══ Extracted information

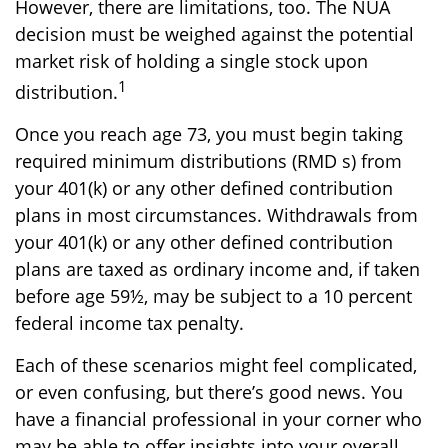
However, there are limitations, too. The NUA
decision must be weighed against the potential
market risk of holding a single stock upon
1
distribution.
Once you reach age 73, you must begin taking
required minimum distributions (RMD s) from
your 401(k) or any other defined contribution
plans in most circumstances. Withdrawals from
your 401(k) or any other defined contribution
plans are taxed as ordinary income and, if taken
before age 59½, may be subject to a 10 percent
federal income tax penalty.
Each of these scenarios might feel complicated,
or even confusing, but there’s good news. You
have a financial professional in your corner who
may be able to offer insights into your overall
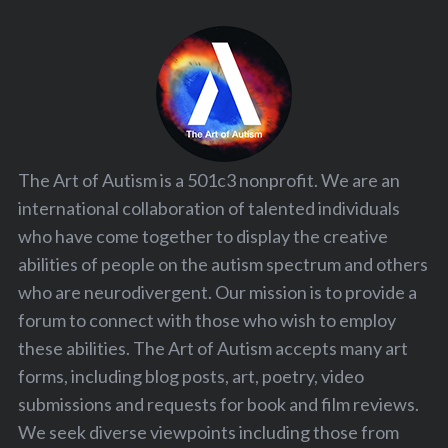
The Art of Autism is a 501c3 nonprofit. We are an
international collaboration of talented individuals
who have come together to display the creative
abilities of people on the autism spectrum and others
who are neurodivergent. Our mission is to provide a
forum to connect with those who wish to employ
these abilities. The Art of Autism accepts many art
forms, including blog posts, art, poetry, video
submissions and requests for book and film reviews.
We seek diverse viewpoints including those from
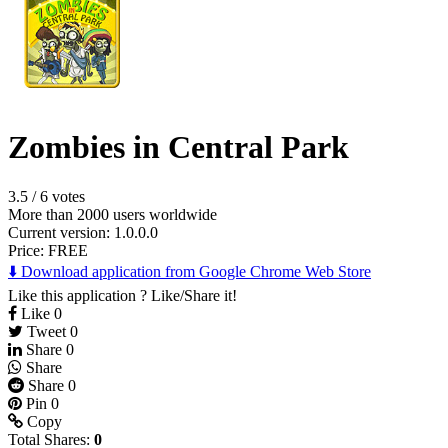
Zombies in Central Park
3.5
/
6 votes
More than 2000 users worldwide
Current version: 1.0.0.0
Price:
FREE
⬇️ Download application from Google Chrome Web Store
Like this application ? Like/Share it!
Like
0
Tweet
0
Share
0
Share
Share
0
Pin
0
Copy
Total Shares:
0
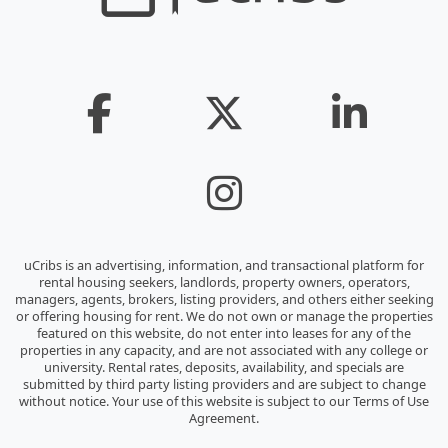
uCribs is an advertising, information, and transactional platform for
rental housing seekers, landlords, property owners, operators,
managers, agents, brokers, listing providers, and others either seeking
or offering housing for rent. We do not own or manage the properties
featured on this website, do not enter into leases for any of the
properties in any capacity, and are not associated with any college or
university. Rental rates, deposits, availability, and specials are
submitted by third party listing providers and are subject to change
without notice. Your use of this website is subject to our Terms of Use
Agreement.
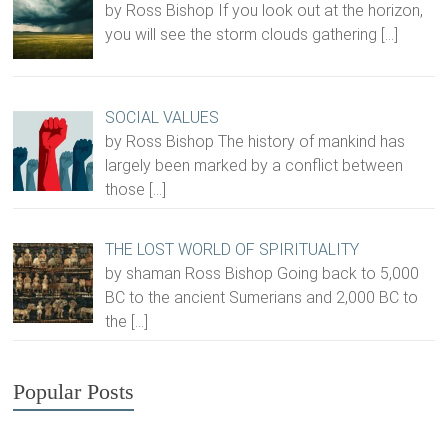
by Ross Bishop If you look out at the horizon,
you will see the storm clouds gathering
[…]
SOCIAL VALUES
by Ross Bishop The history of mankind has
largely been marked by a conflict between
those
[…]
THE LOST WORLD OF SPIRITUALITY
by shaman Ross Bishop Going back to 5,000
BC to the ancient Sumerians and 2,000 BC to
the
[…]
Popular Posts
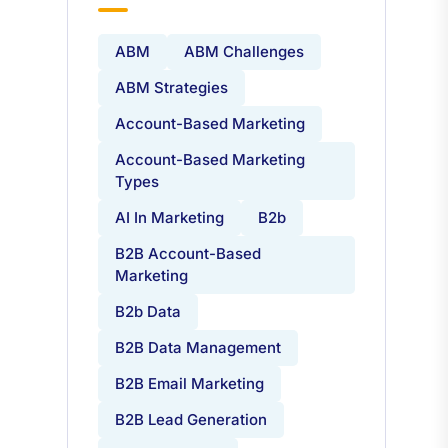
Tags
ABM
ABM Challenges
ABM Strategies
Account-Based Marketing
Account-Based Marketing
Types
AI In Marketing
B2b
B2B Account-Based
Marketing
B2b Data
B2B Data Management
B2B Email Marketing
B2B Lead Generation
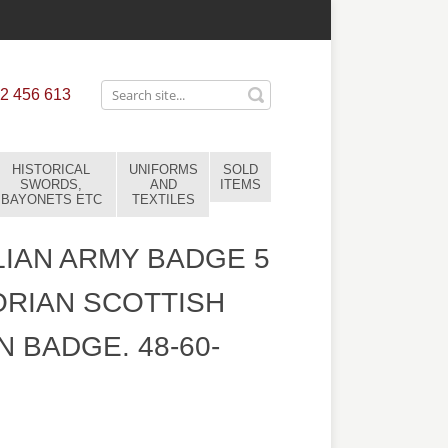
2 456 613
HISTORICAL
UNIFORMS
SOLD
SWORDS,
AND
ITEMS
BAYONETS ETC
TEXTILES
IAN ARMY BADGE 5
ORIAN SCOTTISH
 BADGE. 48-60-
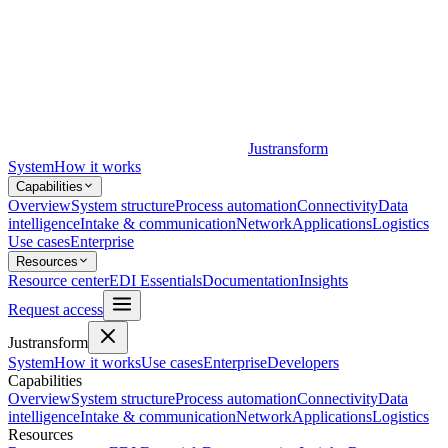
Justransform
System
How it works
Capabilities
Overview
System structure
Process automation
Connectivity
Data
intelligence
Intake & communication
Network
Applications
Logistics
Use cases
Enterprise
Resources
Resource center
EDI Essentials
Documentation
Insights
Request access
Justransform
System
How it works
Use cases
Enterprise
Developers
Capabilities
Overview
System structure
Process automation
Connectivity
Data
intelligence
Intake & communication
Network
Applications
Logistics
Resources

════
══ Extracted information

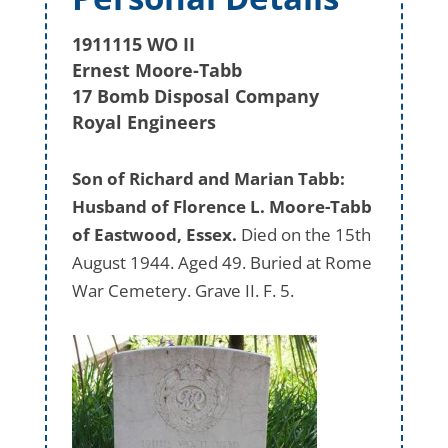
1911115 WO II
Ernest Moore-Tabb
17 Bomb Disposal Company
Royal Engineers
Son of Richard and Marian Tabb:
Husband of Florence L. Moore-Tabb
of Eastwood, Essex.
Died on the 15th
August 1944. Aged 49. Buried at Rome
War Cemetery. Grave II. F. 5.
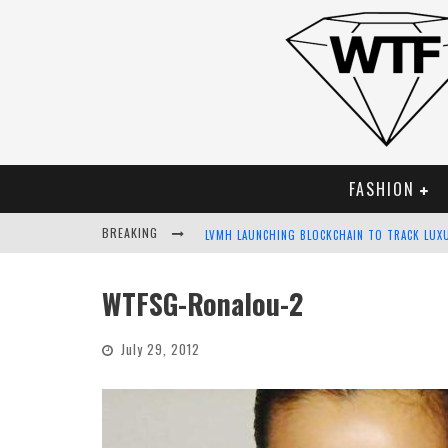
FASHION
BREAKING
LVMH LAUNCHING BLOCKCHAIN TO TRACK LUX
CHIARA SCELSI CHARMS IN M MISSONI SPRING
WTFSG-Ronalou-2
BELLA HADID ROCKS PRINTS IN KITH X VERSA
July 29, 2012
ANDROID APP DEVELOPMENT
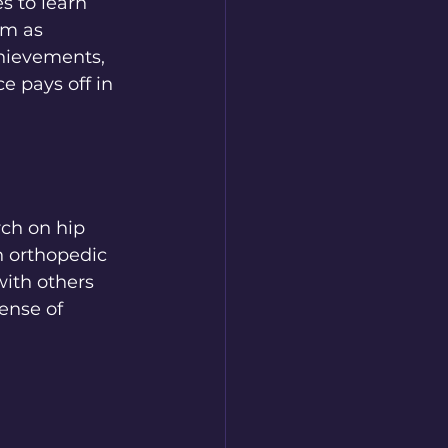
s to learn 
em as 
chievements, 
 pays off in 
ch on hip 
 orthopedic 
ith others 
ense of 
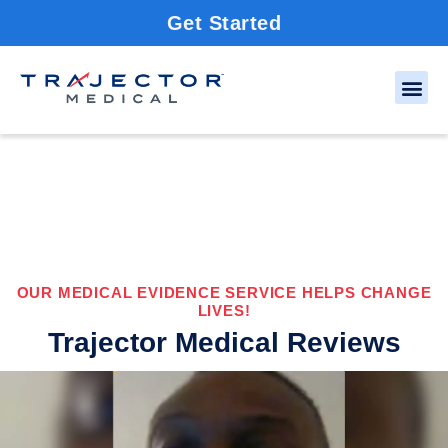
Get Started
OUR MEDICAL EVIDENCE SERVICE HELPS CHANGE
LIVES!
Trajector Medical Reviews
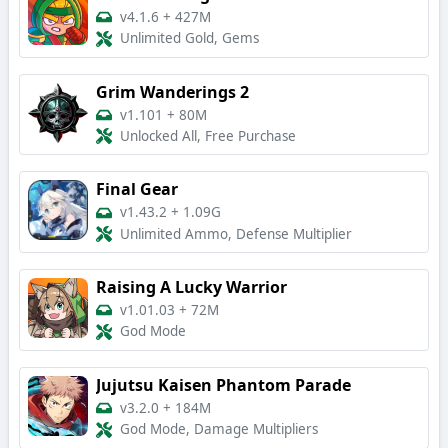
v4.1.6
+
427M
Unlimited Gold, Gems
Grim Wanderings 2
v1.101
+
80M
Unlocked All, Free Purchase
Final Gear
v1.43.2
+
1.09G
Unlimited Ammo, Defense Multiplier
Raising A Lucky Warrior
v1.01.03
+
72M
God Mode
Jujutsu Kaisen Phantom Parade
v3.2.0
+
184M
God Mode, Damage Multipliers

════
══ Extracted information

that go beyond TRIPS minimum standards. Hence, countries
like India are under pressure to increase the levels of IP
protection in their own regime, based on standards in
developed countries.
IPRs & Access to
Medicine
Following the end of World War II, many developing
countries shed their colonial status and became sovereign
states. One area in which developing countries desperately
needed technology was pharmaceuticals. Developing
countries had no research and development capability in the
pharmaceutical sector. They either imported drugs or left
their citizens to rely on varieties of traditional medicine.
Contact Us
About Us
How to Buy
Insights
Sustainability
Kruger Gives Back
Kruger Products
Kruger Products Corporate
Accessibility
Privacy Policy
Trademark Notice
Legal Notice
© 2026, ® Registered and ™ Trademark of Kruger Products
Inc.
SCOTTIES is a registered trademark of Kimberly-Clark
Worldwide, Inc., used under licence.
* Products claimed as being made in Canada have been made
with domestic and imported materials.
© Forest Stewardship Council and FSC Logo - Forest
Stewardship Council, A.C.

════

*Requirement*
Filter the entries and keep only the lines holding "Kruger".

*Task solution*
Kruger Gives Back
Kruger Products
Kruger Products Corporate
© 2026, ® Registered and ™ Trademark of Kruger Products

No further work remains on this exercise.